FITCHBURG, Wis. — More families are seeking the services of college planners to help students make some of their biggest life decisions.

What You Need To Know

  • Students can spend hundreds of hours on college investigation, application and selection

  • Test prep and tutoring are a $70 billion per year industry, according to The Business Research Company

  • More and more families are seeking the services of college planners

U.S. News and World Report, one of the best-known sources for college information, suggests students apply to four to eight colleges. Between investigation, exploration and application, students can spend hundreds of hours on post-secondary planning.

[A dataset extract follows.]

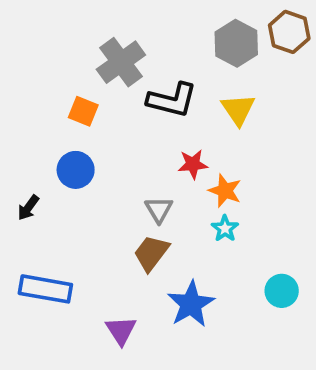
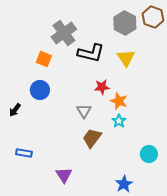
brown trapezoid: (151, 253) -> (92, 138), moved
blue rectangle: (45, 289) -> (24, 153), size x0.6
blue star: (191, 304) -> (124, 184), moved, size x0.7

Tom Kleese owns OnCampus College Planning, based in Fitchburg. He and his colleague now serve about 200 students every year. The process looks very different than it did in decades past.

“We only applied to one or two schools, and now our kids are applying to five or 10,” Kleese said. “I’ve had one student applying to 22 schools, another 15 or 16 or something like that. Students today are often much more interested in out-of-state options than they would have been even 10 to 15 years ago.”

Kleese said it’s easy to see how families could get overwhelmed in the process. He said for each college, a student should know why they want to be there, what would work for them and how that college fits their needs.

Testing is part of that preparation.

“It’s really rewarding when kids increase their score a lot,” Kleese said. “That’s just as exciting for the kid that goes from 19 to a 26 as the kid that gets a perfect 36. I take a lot of pleasure in that.”

The piece Kleese enjoys most is working with students on their essays. He said there’s a stereotype that a student with a dramatic, tragic story has a higher chance of acceptance.

“Probably the worst thing you can do as a high school student or a parent is start Googling good college essays, because you’re going to run into the Costco essay, which was supposedly the magic bullet for a girl who got into all the Ivy League schools,” Kleese said. “When you’re sitting across from a kid who may have had a pretty decent life and has been very well cared for, they think that they don’t have anything that’s special or unique about them. And I’ve got kids writing about absolutely incredible things.”

Kleese said that essay is a student’s chance to be more than “just a number.”

“A lot of things in life are just a number. Your GPA is just a number. Your salary is just a number,” he said. “This is a time when you can put something in your application that adds to the picture.”

Kleese recommends students visit as many college campuses as they can, and think critically about why they prefer one school over another.